▶ **AIM OF THE TASK**
Set down, character for character, everything in the records below from the line holding "Authentication (WEB 250)" down to the line holding "## [Computer Information", and no other line.

▶ **RECORDS SUPPLIED**
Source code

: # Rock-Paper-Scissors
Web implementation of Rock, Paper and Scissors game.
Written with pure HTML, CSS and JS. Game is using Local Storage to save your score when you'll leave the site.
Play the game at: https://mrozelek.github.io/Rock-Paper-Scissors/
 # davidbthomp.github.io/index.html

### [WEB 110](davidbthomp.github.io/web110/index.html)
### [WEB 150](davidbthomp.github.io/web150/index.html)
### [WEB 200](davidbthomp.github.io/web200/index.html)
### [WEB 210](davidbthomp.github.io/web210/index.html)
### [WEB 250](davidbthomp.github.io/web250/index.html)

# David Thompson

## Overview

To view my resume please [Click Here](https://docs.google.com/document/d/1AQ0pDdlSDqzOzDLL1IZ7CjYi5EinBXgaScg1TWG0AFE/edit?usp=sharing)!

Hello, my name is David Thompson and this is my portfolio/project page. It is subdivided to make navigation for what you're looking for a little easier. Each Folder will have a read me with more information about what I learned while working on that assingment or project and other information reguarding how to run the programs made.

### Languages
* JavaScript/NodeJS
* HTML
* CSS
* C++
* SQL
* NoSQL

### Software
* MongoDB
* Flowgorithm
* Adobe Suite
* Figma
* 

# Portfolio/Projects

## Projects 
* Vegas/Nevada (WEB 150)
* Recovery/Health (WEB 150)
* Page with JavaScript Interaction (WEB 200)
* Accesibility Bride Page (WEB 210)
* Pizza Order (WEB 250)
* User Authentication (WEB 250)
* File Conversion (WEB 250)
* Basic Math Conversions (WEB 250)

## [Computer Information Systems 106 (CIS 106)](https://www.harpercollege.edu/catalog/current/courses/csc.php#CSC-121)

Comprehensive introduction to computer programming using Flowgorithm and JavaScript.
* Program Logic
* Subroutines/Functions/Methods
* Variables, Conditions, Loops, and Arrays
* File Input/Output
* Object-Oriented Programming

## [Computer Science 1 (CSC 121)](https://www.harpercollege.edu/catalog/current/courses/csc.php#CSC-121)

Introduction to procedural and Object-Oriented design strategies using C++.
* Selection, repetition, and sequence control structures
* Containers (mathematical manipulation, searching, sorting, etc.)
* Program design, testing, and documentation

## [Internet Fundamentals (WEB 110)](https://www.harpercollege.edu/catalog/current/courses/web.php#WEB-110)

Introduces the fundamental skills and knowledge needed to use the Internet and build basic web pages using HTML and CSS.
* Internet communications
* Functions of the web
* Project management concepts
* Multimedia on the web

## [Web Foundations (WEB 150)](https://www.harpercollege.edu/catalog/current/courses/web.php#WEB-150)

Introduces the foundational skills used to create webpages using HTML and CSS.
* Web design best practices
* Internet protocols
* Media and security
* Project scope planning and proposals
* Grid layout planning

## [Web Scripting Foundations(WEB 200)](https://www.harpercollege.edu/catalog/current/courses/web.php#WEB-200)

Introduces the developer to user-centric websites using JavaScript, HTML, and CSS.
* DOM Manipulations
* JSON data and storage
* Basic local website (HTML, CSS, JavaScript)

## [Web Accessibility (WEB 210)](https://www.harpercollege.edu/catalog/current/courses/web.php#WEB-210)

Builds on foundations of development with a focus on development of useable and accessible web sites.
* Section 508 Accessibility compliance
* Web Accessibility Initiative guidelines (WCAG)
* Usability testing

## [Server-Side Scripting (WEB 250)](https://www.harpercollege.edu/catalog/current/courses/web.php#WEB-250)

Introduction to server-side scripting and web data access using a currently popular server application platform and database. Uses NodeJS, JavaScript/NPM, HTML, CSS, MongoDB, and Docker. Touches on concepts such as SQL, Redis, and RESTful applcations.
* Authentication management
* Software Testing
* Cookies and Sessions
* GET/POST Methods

▶ **COMPLETED EXERCISE**
* User Authentication (WEB 250)
* File Conversion (WEB 250)
* Basic Math Conversions (WEB 250)

## [Computer Information Systems 106 (CIS 106)](https://www.harpercollege.edu/catalog/current/courses/csc.php#CSC-121)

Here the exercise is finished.